Text shown Block Start

51. Thus, first and foremost what needs to be ascertained is who is an Independent Director and under what circumstances can a Director be liable for the acts of an Accused Company?

52. Here, reference can be made to Section 2(47) Companies Act, 2013 which states that an “independent Director” means an independent Director referred to in sub-section (6) of Section 149.

53. Section 149(6) Companies Act, 2013 is reproduced as under for reference:- “(6) An independent director in relation to a company, means a director other than a managing director or a whole-time director or a nominee director,— (a) who, in the opinion of the Board, is a person of integrity and possesses relevant expertise and experience; (b)(i) who is or was not a promoter of the company or its holding, subsidiary or associate company;

(ii) who is not related to promoters or directors in the company, its holding, subsidiary or associate company;

(c) who has or had no pecuniary relationship, other than remuneration as such director or having transaction not exceeding ten per cent of his total income or such amount as may be prescribed, with the company, its holding, subsidiary or associate company, or their promoters, or directors, during the two immediately preceding financial years or during the current financial year;

(d) none of whose relatives—

(i) is holding any security of or interest in the company, its holding, subsidiary or associate company during the two immediately preceding financial years or during the current financial year: Provided that the relative may hold security or interest in the company of face value not exceeding fifty lakh rupees or two per cent of the paid-up capital of the company, its holding, subsidiary or associate company or such higher sum as may be prescribed;

(ii) is indebted to the company, its holding, subsidiary or associate company or their promoters, or directors, in excess of such amount as may be prescribed during the two immediately preceding financial years or during the current financial year;

(iii) has given a guarantee or provided any security in connection with the indebtedness of any third person to the company, its holding, subsidiary or associate company or their promoters, or directors of such holding company, for such amount as may be prescribed during the two immediately preceding financial years or during the current financial year; or

(iv) has any other pecuniary transaction or relationship with the company, or its subsidiary, or its holding or associate company amounting to two per cent or more of its gross turnover or total income singly or in combination with the transactions referred to in sub-clause (i), (ii) or (iii);] (e) who, neither himself nor any of his relatives—

(i) holds or has held the position of a key managerial personnel or is or has been employee of the company or its holding, subsidiary or associate company in any of the three financial years immediately preceding the financial year in which he is proposed to be appointed: Provided that in case of a relative who is an employee, the restriction under this clause shall not apply for his employment during preceding three financial years.

Text shown Block End
Records Block Start

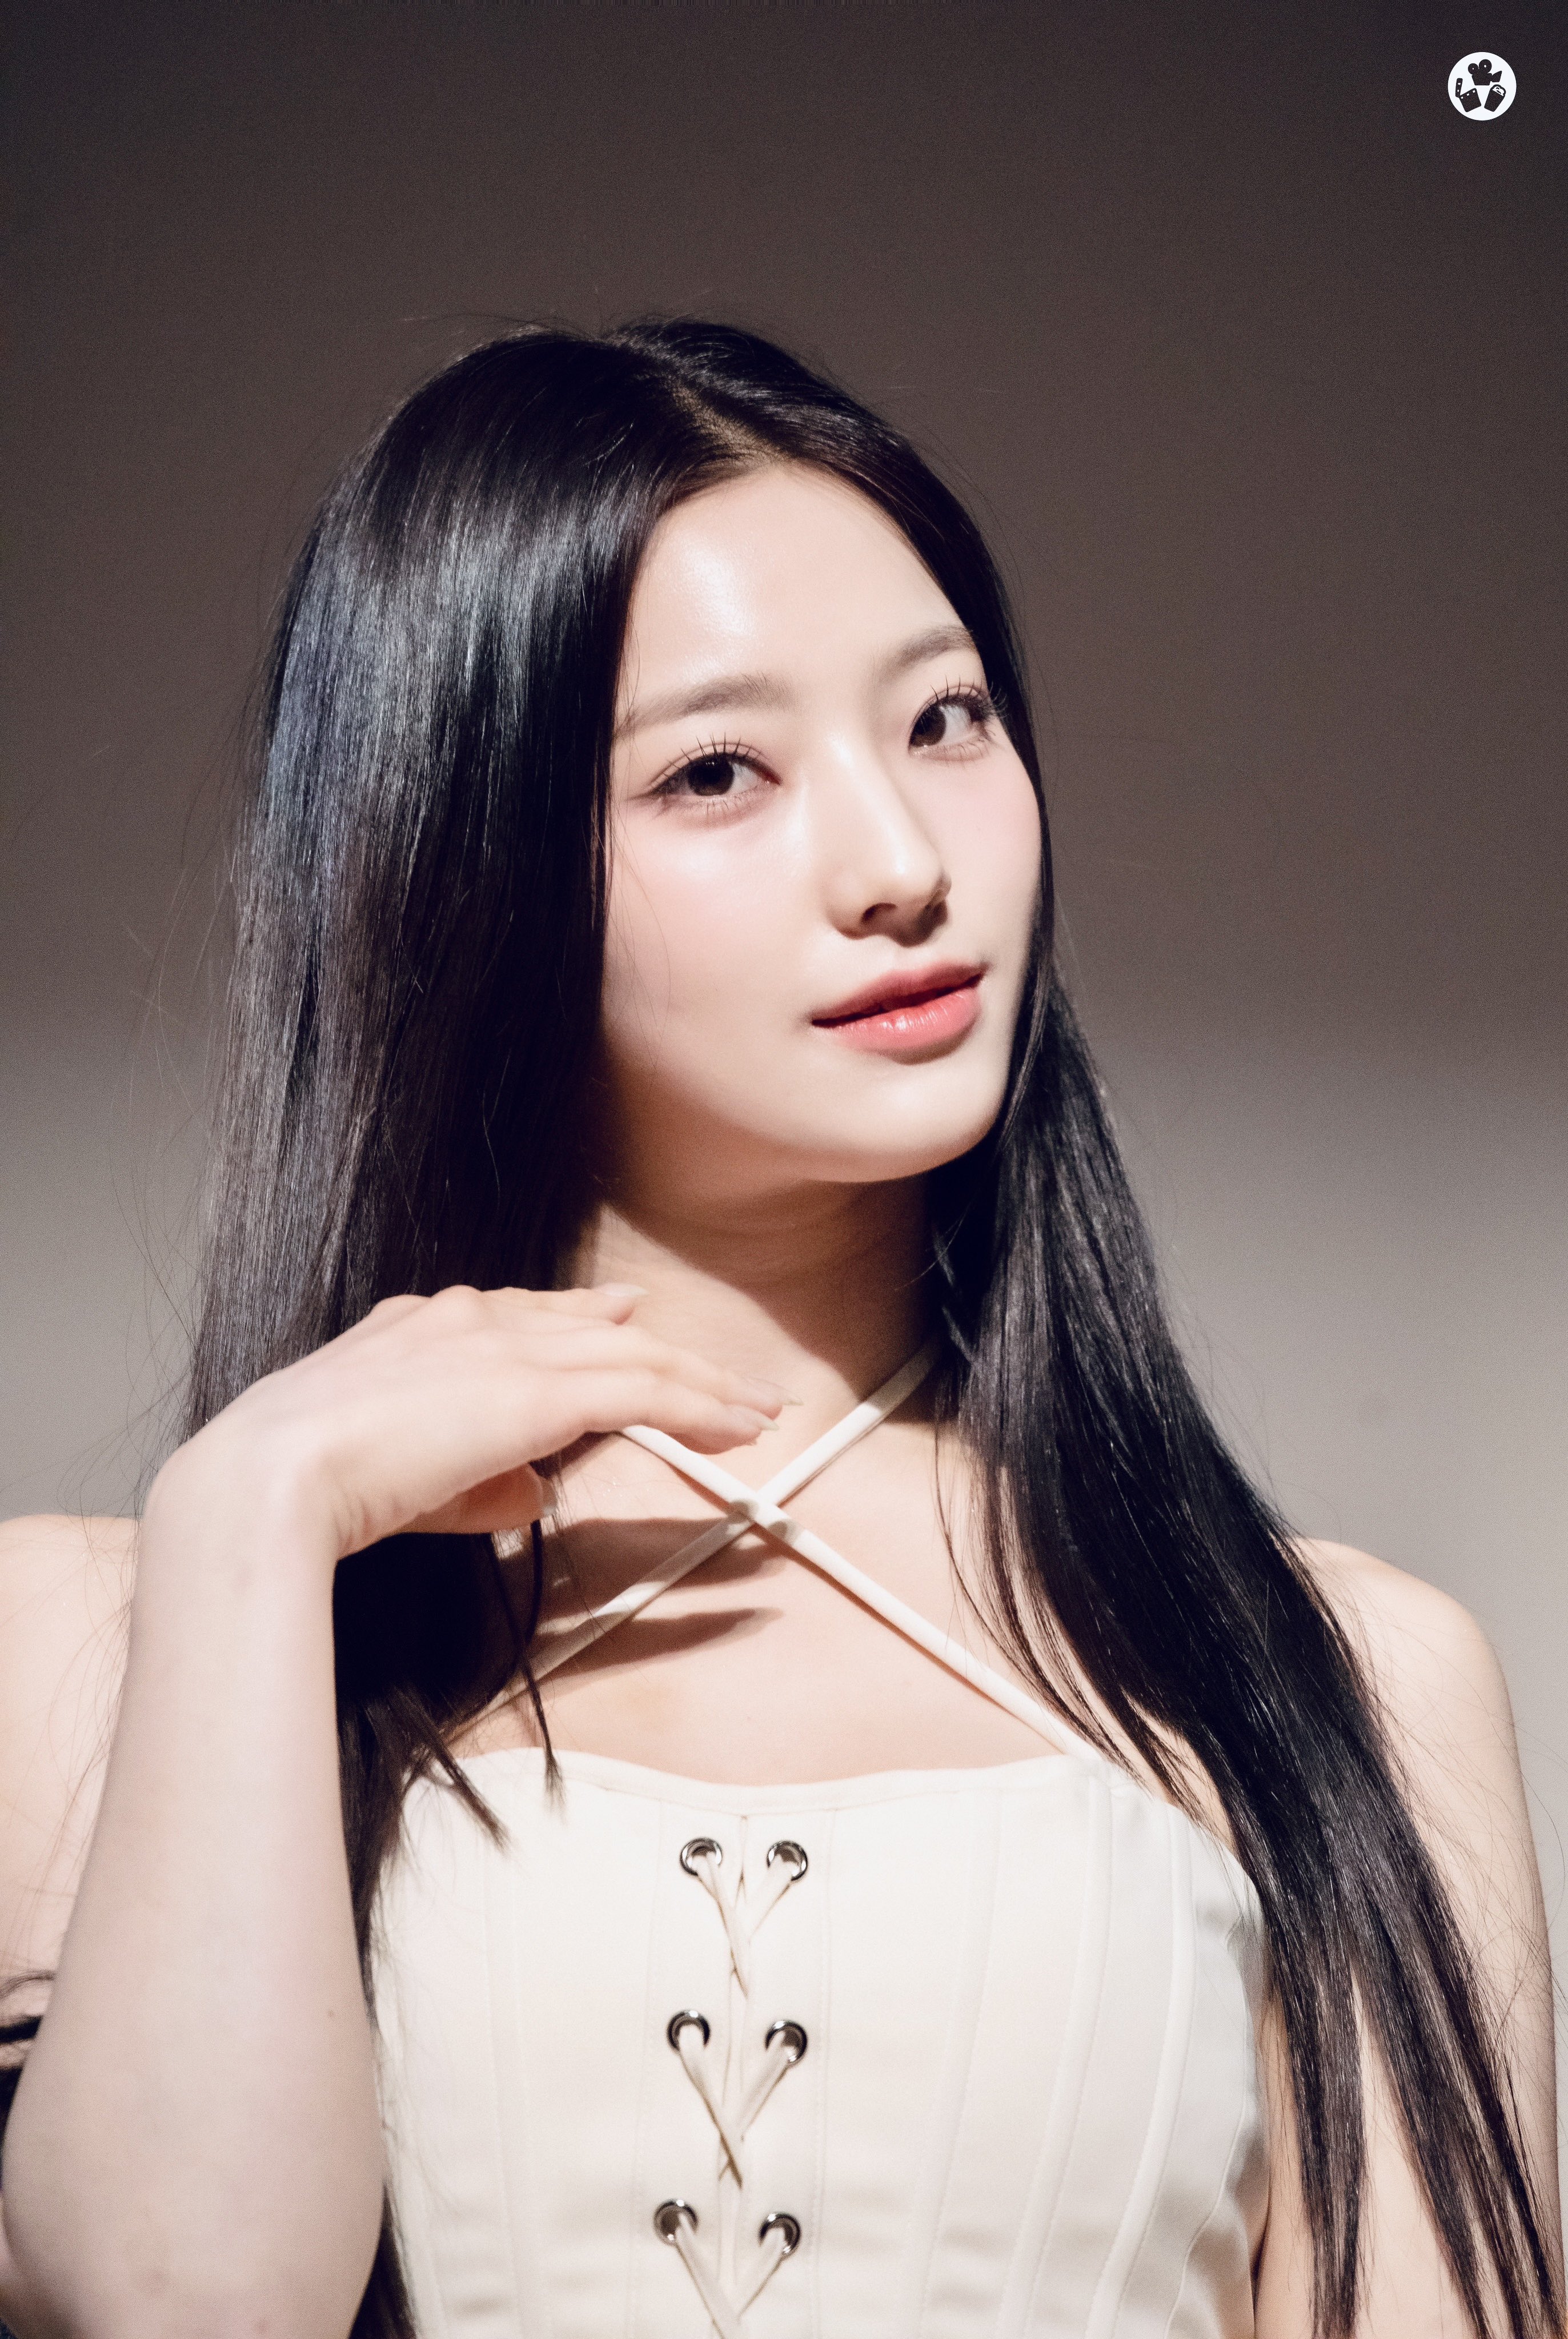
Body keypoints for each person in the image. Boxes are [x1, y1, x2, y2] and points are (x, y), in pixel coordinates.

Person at [0, 321, 1558, 2339]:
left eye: (946, 720)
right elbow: (180, 2301)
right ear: (457, 864)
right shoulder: (97, 1648)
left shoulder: (1339, 1680)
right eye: (716, 772)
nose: (902, 865)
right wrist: (253, 1518)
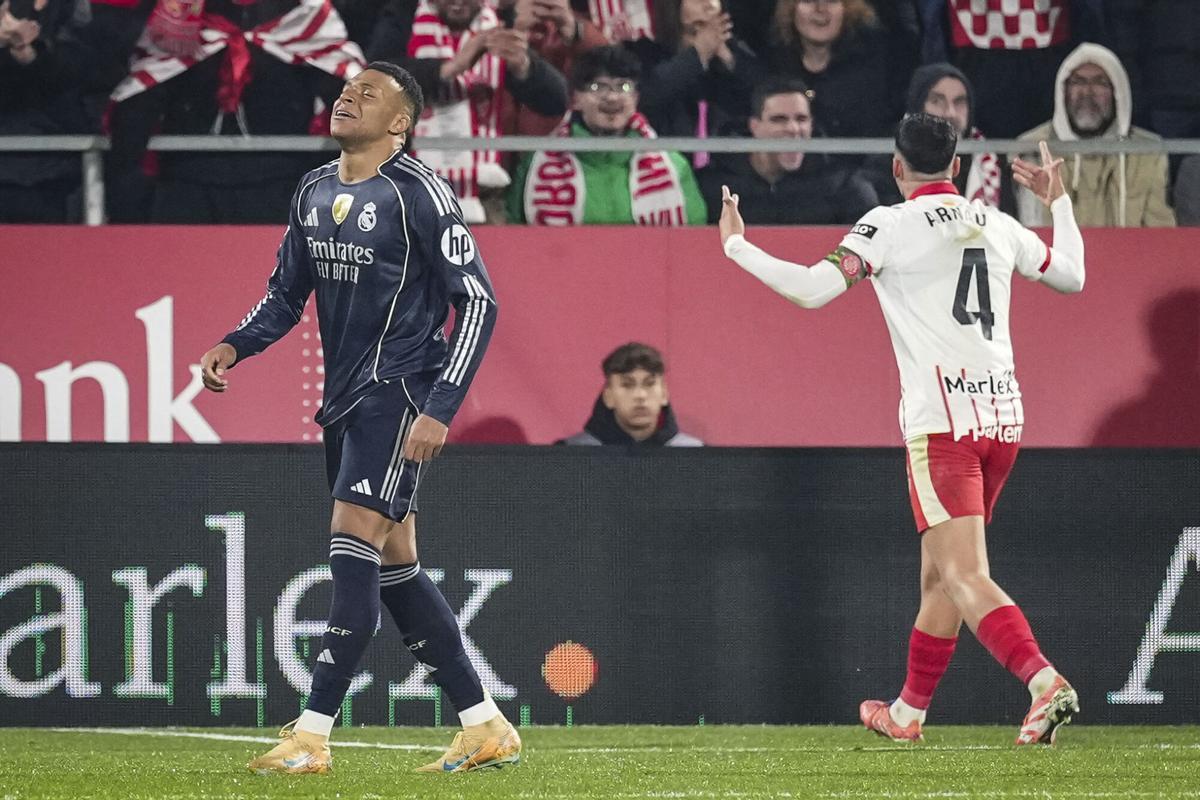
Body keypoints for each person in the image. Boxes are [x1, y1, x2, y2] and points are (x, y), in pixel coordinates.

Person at [718, 113, 1085, 745]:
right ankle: (909, 713)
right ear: (958, 167)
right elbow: (1072, 276)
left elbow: (811, 290)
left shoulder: (886, 224)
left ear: (896, 168)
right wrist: (1062, 203)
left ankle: (1043, 682)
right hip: (1003, 419)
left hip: (941, 425)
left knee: (965, 573)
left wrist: (735, 245)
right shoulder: (996, 223)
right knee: (941, 574)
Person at [199, 61, 518, 775]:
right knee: (396, 565)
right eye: (347, 88)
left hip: (400, 391)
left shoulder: (422, 194)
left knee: (351, 541)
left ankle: (311, 734)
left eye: (369, 93)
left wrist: (440, 407)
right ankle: (483, 723)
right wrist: (234, 343)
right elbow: (285, 293)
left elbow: (479, 301)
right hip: (346, 399)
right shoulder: (313, 189)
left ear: (401, 123)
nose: (349, 96)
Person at [367, 0, 570, 223]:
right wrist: (449, 69)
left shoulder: (498, 25)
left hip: (486, 194)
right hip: (407, 190)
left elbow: (556, 101)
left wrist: (524, 66)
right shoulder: (403, 16)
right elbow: (376, 83)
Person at [508, 44, 706, 225]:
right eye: (598, 87)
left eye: (623, 86)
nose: (612, 97)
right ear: (576, 98)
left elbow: (692, 237)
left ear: (636, 98)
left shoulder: (674, 165)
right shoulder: (535, 163)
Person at [1016, 42, 1175, 228]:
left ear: (1118, 93)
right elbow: (1027, 235)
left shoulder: (1147, 152)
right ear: (1063, 90)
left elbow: (1161, 233)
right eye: (1078, 82)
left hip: (1129, 257)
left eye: (1100, 83)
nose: (1087, 92)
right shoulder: (1031, 148)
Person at [697, 76, 876, 225]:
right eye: (779, 119)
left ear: (811, 125)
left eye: (801, 119)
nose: (793, 128)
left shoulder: (845, 186)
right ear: (755, 127)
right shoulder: (714, 187)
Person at [867, 63, 1009, 209]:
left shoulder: (991, 163)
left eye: (959, 102)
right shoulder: (886, 159)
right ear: (917, 106)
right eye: (937, 101)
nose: (950, 113)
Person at [766, 0, 906, 140]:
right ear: (790, 10)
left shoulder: (881, 64)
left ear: (847, 10)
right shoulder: (772, 66)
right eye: (808, 1)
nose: (820, 9)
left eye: (831, 1)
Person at [558, 342, 702, 446]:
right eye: (627, 385)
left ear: (664, 394)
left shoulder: (698, 459)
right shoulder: (568, 456)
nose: (640, 395)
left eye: (649, 384)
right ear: (608, 397)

Records Block End

What you will do
a: In the passage on independent directors, which sub-section of Section 149 does Section 2(47) of the Companies Act, 2013 point to for the meaning of "independent Director"?
b: From the passage on independent directors, extract the text starting at "51. Thus, first" and ending at "of Section 149.".
These rows have no connection to the passage on independent directors.

Completed exercise
a: Sub-section (6) of Section 149.

b:
51. Thus, first and foremost what needs to be ascertained is who is an Independent Director and under what circumstances can a Director be liable for the acts of an Accused Company?

52. Here, reference can be made to Section 2(47) Companies Act, 2013 which states that an “independent Director” means an independent Director referred to in sub-section (6) of Section 149.